MediaCloud

From Berkman Klein Google Summer of Code Wiki
Jump to navigation Jump to search

Overview

Media Cloud is a project that tracks news content comprehensively – providing open, free, and flexible tools. This will allow unprecedented quantitative analysis of media trends. For instance, some of our driving questions are:

  1. Do bloggers introduce storylines into mainstream media or the other way around?
  2. What parts of the world are being covered or ignored by different media sources?
  3. Where do stories begin?
  4. How are competing terms for the same event used in different publications?
  5. Can we characterize the overall mix of coverage for a given source?
  6. How do patterns differ between local and national news coverage?
  7. Can we track news cycles for specific issues?
  8. Do online comments shape the news?

The main site for Media Cloud is http://www.mediacloud.org. There, you can see some simple visualizations generated out of our system, but the project is under very active development and there is much more under the hood. Applicants are encouraged to examine the source forge project page and subversion repository.

Ideas

Multi-language Support

Our system was originally designed to work with English language sources. We have since done significant work to internationalize the code (internally everything is stored in UTF-8). We currently have some support for Russian. But we would be very interested in projects to extend Media Cloud to support other languages. This would likely require the student to have fluency or at least proficiency in the language they wanted to add support for. Among other things this would involve adding support for stemming and stop words for the additional languages.

Get News Stories

We currently have a perl script that acts as a crawler of all news stories. It works by checking the relevant RSS feeds for new stories, requesting the page, and (if necessary) programmatically determining what the "next page" link is and requesting each additional page. It is working fairly well in most cases, but with an arbitrary number of new feeds and sites, you can imagine that it sometimes breaks down. There are various ways in which the crawler could be improved, including better fault tolerance, error reporting, and paging. The paging ("next page" detection) is a particularly interesting -- and more generalizable -- computer science problem.

Extract Story Text

We think that this part of the system is particularly interesting. The problem could be stated as: "given an arbitrary web page believed to contain a news story, how do you identify the body text of that news story while ignoring all other text?" We have a decent solution using an approach based on HTML density and statistical frequency of a variety of other custom-defined factors. We have built a substantial testing corpus of pages in which a human has specified the correct outcome. Building a better algorithm involves making changes to our algorithm and determining whether those changes generate a higher rate of match without increasing false positives or false negatives. We are also interested in abandoning (or supplementing) our HTML density approach in favor of a neural network approach. It would be very exciting if such an approach would work, but we have not yet tried it.

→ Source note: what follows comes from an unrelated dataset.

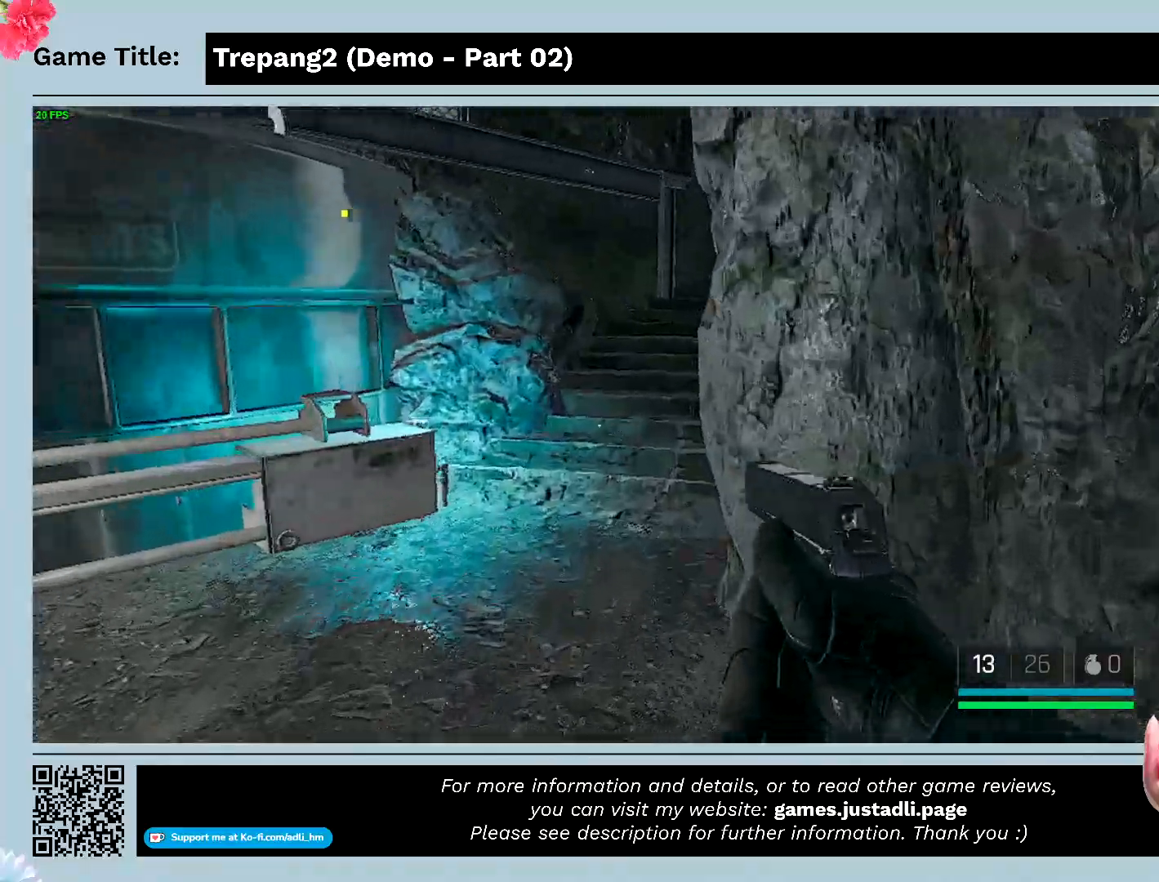
{"keys": ["w"], "mouse": [], "events": []}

This is another place in which the solution can be generalized to computer science applications in other domains.

Create Term List

We currently focus on extracting relevant terms from each story, as a way to determine semantic meaning. We primarily use the OpenCalais API. We currently only use the straight list of terms that Calais gives us, but in reality Calais has much more rich metadata about each term returned. There are a variety of ways we could make use of this data, and our tool would be much smarter if for example it knew whether a given term was a person, place, or event (in the simplest case).

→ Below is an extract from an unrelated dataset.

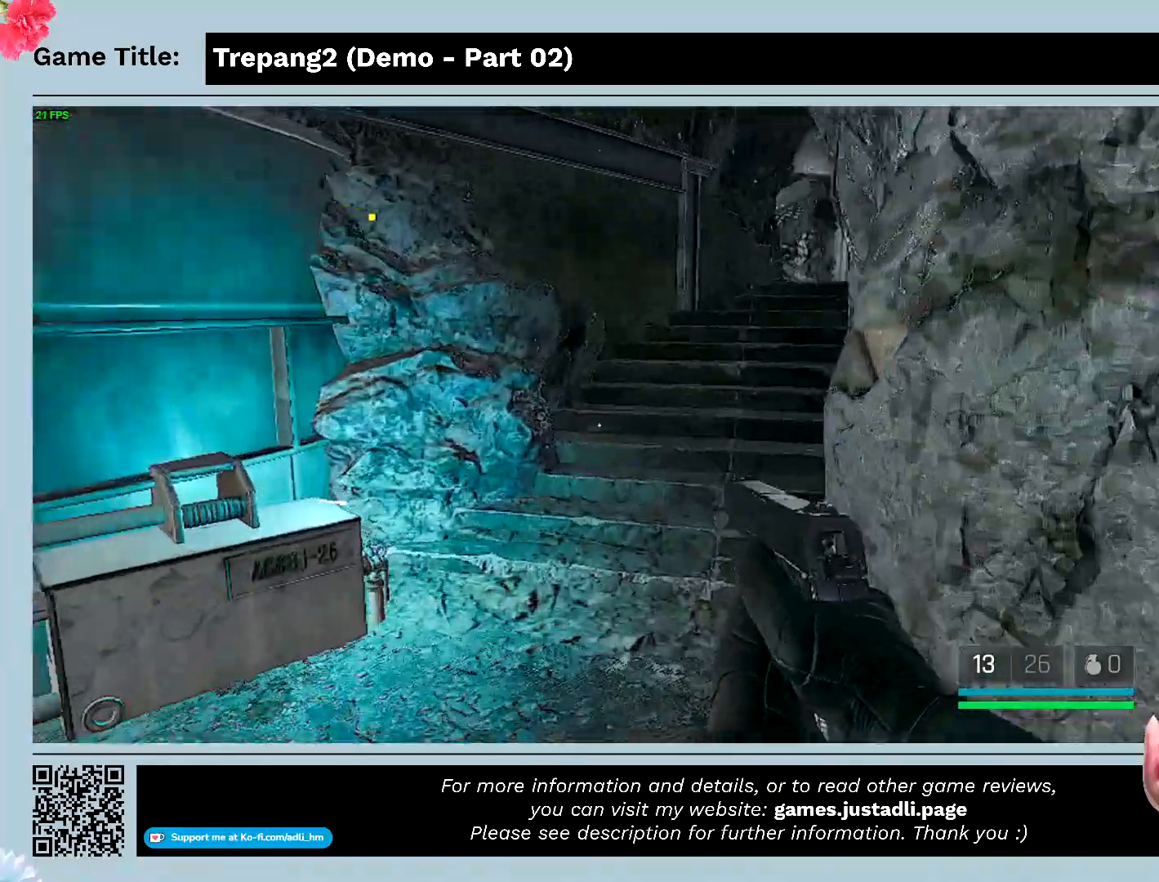
{"keys": ["w"], "mouse": [], "events": []}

Likewise, we want to experiment with alternative term extraction algorithms or engines. We have one simple vocab-matching algorithm, but there are quite a few other approaches that one could take. We also have not yet experimented with the Yahoo Term Extraction API, although it looks promising.

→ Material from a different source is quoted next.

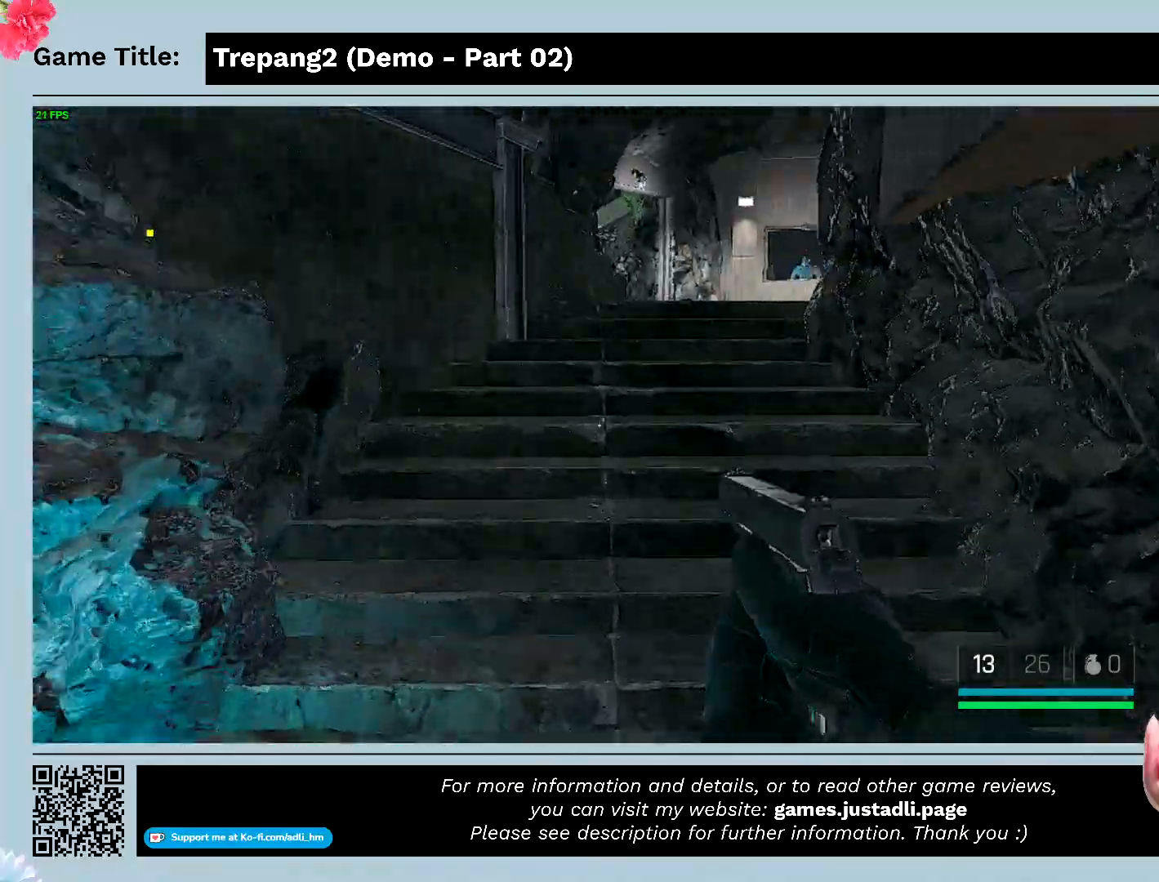
{"keys": ["shift", "w"], "mouse": [], "events": [[367, "shift", "down"]]}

Another idea here is to develop clustering or dynamic topic identification algorithms based on more sophisticated analysis such as Statistically Improbably Phrases

Allow Rich Queries

We have terabytes of data and millions of archived stories. How can we construct queries that work efficiently on this data set and generate interesting and compelling results? For instance, we are currently experimenting with time-sequence analysis of different terms across different media sources (see, for instance, our experimental charts of coverage of the bailout. How would we go about visualizing some of these questions with the data we have? We currently use the Google Visualizations API to actually generate our charts.

The other idea in this area is to help us develop a rich API to allow others to access our data. This is a high priority for us, but we need help. If you worked with us in this area, you would have quite a bit of latitude to help us define the queries, language, etc.